To investigate whether regional activity and context-specific functional connectivity provide unique determinants of SSRT variability, we constructed an additional model, which was similar to Models 1, 2, and 3, except that the set of SSRT predictors included both regional activity and context-specific functional connectivity (Model 4). Model 4 was significant (r = 0.261, p = 0.005; Fig. 5, Model 4), suggesting that context-specific activity and connectivity are determinants of SSRT. The number of independent variables in Model 4 was higher than in Model 1 and Model 3 (n = 52, 11 components for responsivity and 41 connections for connectivity, which were significantly different between SuccStop and UnsuccStop; Fig. 4, top right). If activity and connectivity predicted the same source of variance in the SSRT, this would lead to reduced performance of Model 4 relative to the simpler models, Model 1 or Model 3 (since the 10-fold cross-validation method controls for overfitting; see Materials and Methods). The results showed that Model 4 performed better than both Model 1 and Model 3, with average r values across 1000 CV partitions of r = 0.255, r = 0.224, and r = 0.288, respectively, for Model 1, Model 3 and Model 4. The difference in r value distributions was statistically significant between Model 4 and Model 1 (t = −8.30, p = 0.002) and Model 4 and Model 3 (t = −13.91, p < 0.001) compared with their mean difference null distributions, indicating that the joint prediction of activity and connectivity explains a significantly larger portion of SSRT variance compared with their predictive values alone.

In support of the above, we tested for an association between activity and connectivity (i.e., whether there is a relationship between the subject scores of activity in Model 1 and those of context-specific connectivity in Model 3). A significant correlation between the two types of subject scores would indicate that activity and connectivity may explain the shared variance in SSRT. However, there was no relationship between the two sets of subjects scores (r = 0.01, p = 0.951), confirming that activity and connectivity are independent predictors of SSRT. The activity in rIFG and pre-SMA/dACC together with connectivity among lPoCG-PreCG, lPoCG-SMA, and SMA–pre-SMA/dACC were significant predictors of individual and age-related differences in SSRT (Fig. 5, Model 4). Furthermore, the interaction of brain scores with age was significantly associated with SSRT (r = 0.18, p = 0.032). In other words, the relationships among SSRT, context-dependent connectivity, and regional activity were strengthened in older adults.

Discussion

The success of cognitive and motor control requires the engagement of a diffuse network comprising prefrontal, premotor, and motor regions. The principal and novel results of this study are that (1) individual differences in inhibition performance correlated with both the degree of activation of these regions, and the degree of connectivity between them; and (2) the effects of age on inhibition performance were determined by the activity of the inferior frontal gyrus and dorsomedial prefrontal cortex, and the modulation of connectivity between these and sensorimotor regions. While task-related differences in context-dependent and context-independent connectivity correlated across the group, the context-dependent connectivity was less influenced by age overall. However, the age-related variance in context-dependent connectivity was a progressively more important determinant of performance differences in older adults. These results are based on a population-based cross-sectional cohort, and cannot directly speak to individual subjects' progression over time. The following discussion of age effects is therefore restricted to the effects of age and its correlates, as assessed across individuals, rather than the dynamic process of individual aging per se.
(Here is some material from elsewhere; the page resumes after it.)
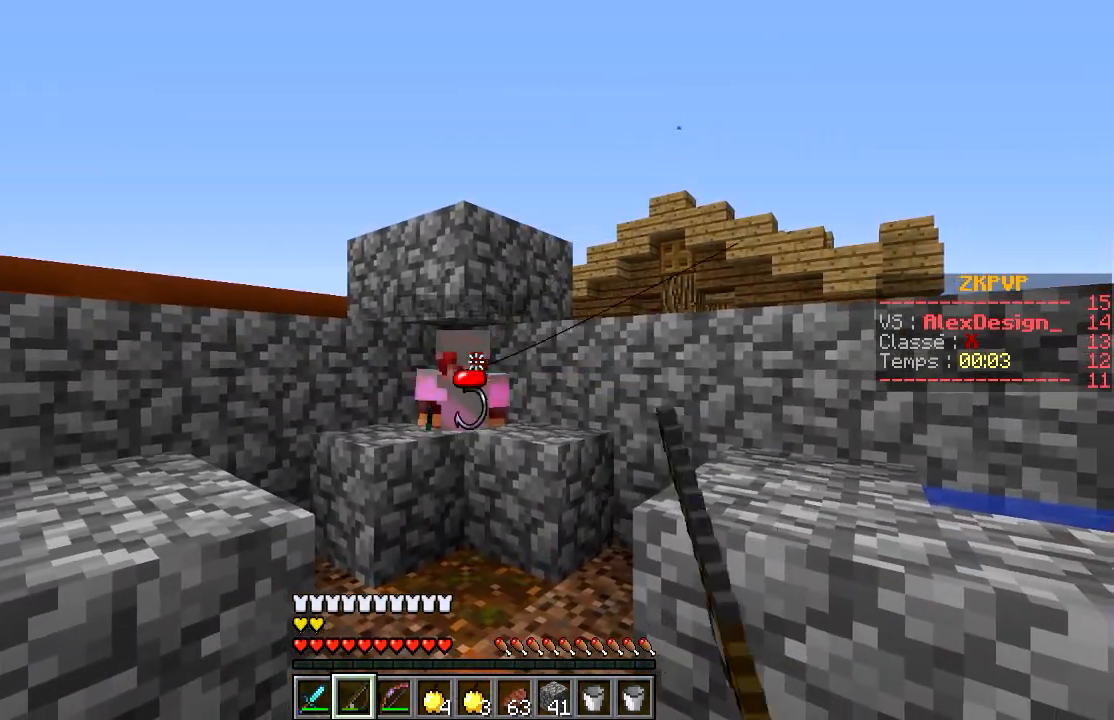
{"keys": [], "mouse": ["right"], "events": [[367, "mouse_left", "down"], [417, "mouse_right", "down"], [467, "mouse_left", "up"]]}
Differences in activity of inhibition control regions predict performance

Task-evoked responses in 11 regions differentiated successful from unsuccessful Stop-Signal trials. Right IFG and pre-SMA/dACC—commonly associated with response inhibition—were activated in both conditions, but showed reliably elevated activation for unsuccessful versus successful inhibition (Congdon et al., 2010; Erika-Florence et al., 2014) with behavioral relevance (Li et al., 2008; Duann et al., 2009). These results persisted after accounting for the effects of age and other covariates that might introduce artificial associations between brain and behavioral measures, and corroborate previous group comparisons of fast and slow SSRTs (Congdon et al., 2010). We found no evidence for age-dependent variation in the brain activity–behavior relationship, suggesting that while regional activity in cognitive control regions declines with age (Sebastian et al., 2013), it may not change its importance for performance across the life span.
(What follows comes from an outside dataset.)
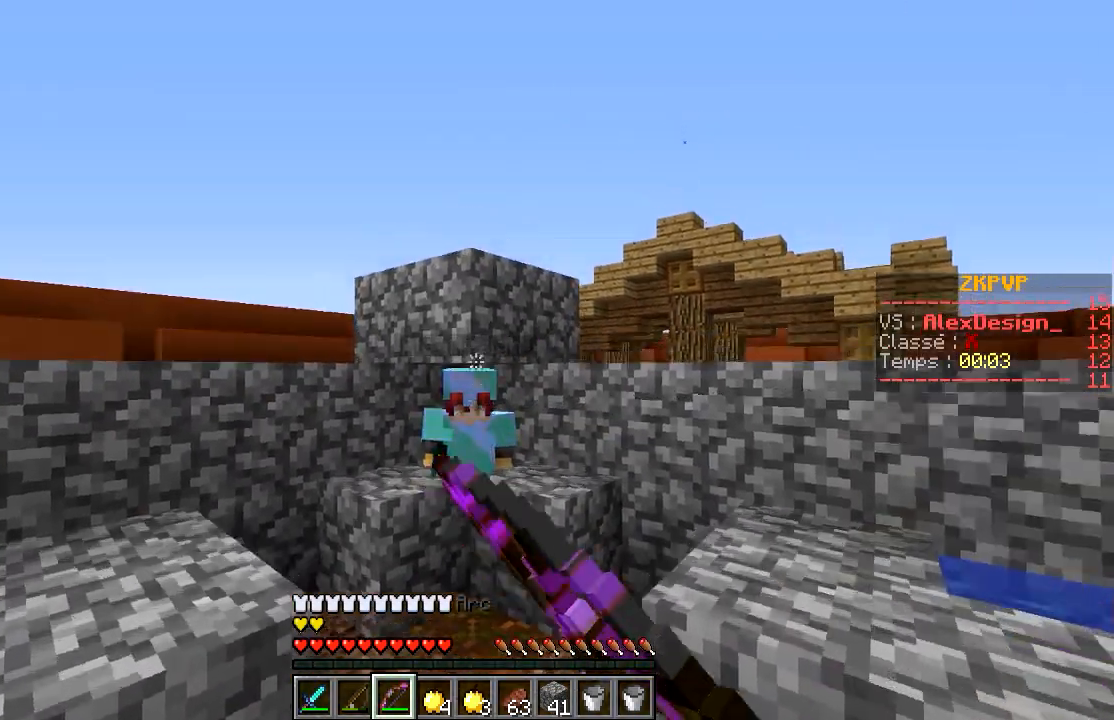
{"keys": [], "mouse": ["right"], "events": []}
Premotor and sensorimotor regions also showed elevated activations for unsuccessful versus successful stopping (Congdon et al., 2010). Given that there was no difference in activity between conditions involving motor response (e.g., UnsuccStop vs Go) and between conditions involving no motor response (e.g., SuccStop vs No-Go; data not shown, but available on request), these findings likely reflect the differences in activity between trials with motor response versus trials with no motor response. An additional set of regions with enhanced activity during SuccStop versus UnsuccStop, including the right inferior parietal lobule, bilateral middle occipital gyrus, and bilateral middle frontal gyrus (Fig. 3), showed sensitivity to the orientation of the arrow stimulus in our experiment (Fig. 6, bottom left). Further, these were consistent across all correctly performed trials (irrelevant of the condition) versus all error type and baseline trials, which may reflect attentional readiness or trial-to-trial variability, rather than response inhibition (Jans et al., 2010).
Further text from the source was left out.